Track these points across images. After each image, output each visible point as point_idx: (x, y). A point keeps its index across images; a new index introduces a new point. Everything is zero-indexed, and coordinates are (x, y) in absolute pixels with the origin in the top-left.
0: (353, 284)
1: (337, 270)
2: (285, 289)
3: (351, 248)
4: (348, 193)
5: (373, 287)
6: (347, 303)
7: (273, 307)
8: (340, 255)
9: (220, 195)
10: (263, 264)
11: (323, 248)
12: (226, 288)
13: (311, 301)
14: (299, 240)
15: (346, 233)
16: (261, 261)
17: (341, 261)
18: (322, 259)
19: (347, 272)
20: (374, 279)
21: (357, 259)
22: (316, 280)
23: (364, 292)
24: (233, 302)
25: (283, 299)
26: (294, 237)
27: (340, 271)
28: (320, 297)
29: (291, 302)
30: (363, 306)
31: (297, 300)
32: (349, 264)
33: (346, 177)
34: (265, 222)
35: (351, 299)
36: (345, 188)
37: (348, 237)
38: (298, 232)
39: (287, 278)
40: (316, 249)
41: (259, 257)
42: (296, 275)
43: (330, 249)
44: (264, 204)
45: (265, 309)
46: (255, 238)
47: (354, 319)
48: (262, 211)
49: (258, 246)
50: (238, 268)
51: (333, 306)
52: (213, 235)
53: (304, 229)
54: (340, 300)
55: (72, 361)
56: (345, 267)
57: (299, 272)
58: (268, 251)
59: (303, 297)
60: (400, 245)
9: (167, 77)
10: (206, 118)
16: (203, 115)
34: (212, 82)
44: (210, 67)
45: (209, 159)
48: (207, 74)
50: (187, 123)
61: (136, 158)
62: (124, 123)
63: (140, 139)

—————

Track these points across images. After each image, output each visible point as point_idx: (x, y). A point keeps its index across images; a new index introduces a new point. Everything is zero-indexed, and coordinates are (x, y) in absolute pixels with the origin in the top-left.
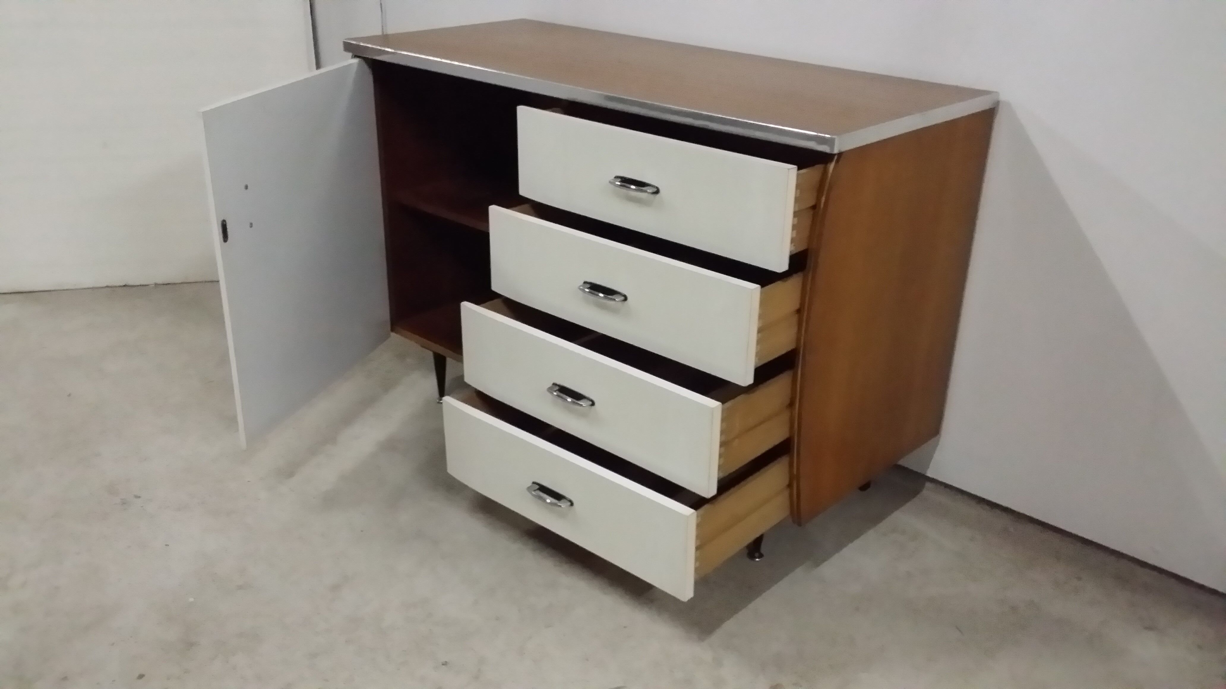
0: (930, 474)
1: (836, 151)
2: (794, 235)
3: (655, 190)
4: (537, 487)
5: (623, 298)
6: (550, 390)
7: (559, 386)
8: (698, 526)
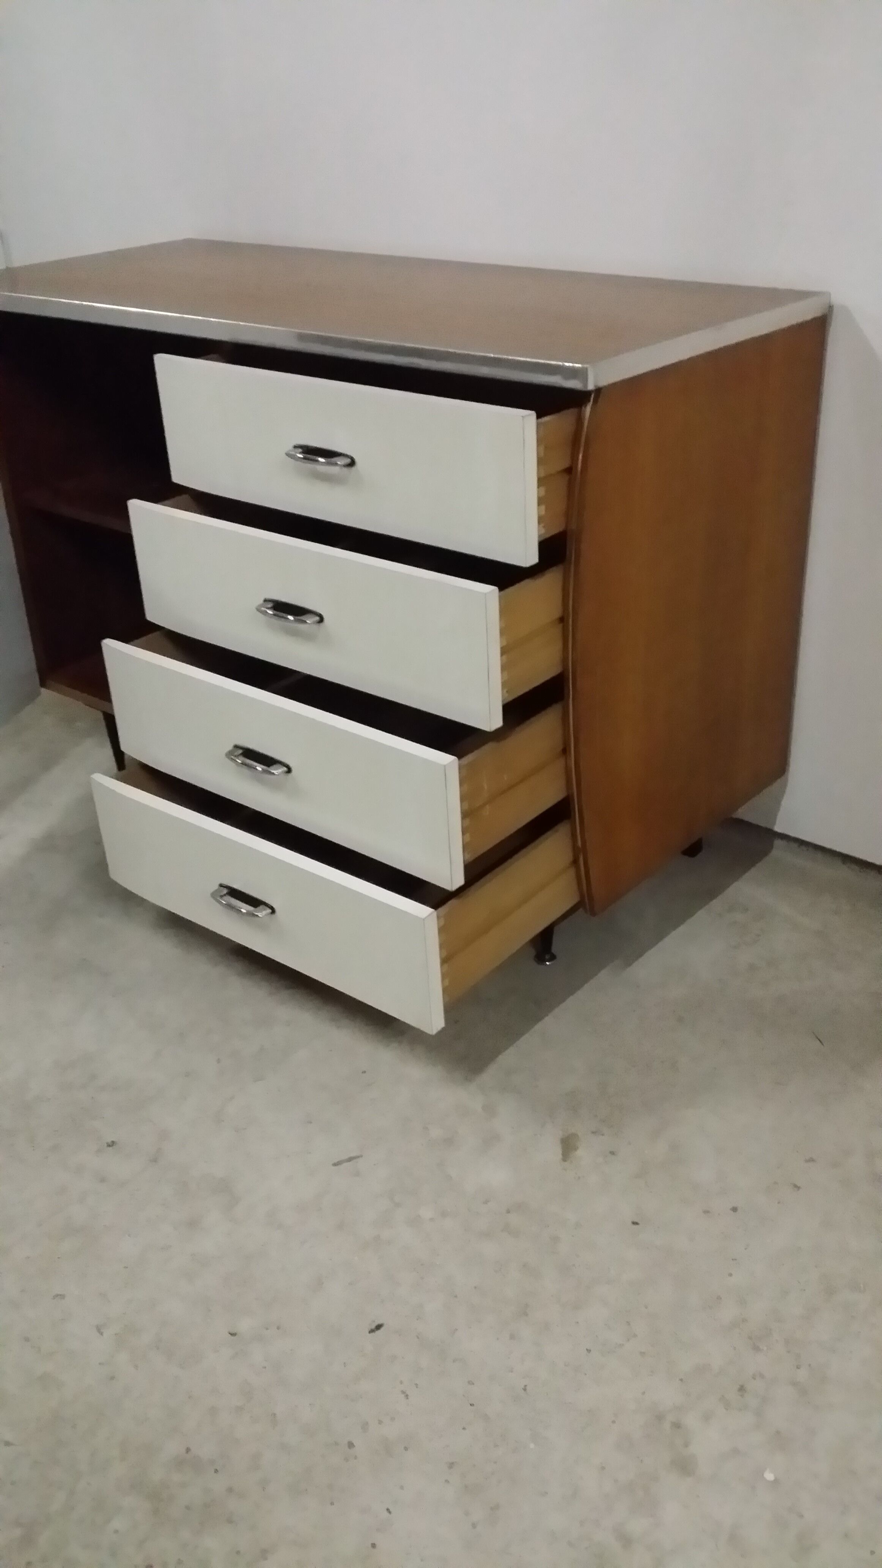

—————

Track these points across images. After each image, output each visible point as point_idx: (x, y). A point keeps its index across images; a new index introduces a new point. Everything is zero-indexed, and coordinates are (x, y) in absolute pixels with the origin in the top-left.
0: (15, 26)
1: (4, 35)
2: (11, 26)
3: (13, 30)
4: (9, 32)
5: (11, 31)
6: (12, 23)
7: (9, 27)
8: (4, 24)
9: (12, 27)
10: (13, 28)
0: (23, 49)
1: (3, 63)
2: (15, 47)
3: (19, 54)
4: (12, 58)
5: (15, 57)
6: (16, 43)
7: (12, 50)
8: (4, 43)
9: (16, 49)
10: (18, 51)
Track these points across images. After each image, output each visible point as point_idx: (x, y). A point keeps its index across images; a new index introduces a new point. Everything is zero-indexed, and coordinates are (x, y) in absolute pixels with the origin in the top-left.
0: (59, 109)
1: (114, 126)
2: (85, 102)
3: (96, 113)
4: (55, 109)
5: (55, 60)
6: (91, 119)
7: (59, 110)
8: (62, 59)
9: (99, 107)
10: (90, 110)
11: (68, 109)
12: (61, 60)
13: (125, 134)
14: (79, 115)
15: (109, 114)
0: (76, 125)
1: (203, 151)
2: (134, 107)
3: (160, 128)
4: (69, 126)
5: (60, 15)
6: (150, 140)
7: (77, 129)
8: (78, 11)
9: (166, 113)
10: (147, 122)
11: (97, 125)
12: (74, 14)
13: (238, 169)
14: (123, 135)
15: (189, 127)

—————

### WORK TO COMPLETE
Look above for the line with "30: (363, 306)" and the line with "63: (140, 139)"; transcribe both and all lines in between, exactly, and nothing else.

### RESPONSE TO THE TASK
30: (363, 306)
31: (297, 300)
32: (349, 264)
33: (346, 177)
34: (265, 222)
35: (351, 299)
36: (345, 188)
37: (348, 237)
38: (298, 232)
39: (287, 278)
40: (316, 249)
41: (259, 257)
42: (296, 275)
43: (330, 249)
44: (264, 204)
45: (265, 309)
46: (255, 238)
47: (354, 319)
48: (262, 211)
49: (258, 246)
50: (238, 268)
51: (333, 306)
52: (213, 235)
53: (304, 229)
54: (340, 300)
55: (72, 361)
56: (345, 267)
57: (299, 272)
58: (268, 251)
59: (303, 297)
60: (400, 245)
9: (167, 77)
10: (206, 118)
16: (203, 115)
34: (212, 82)
44: (210, 67)
45: (209, 159)
48: (207, 74)
50: (187, 123)
61: (136, 158)
62: (124, 123)
63: (140, 139)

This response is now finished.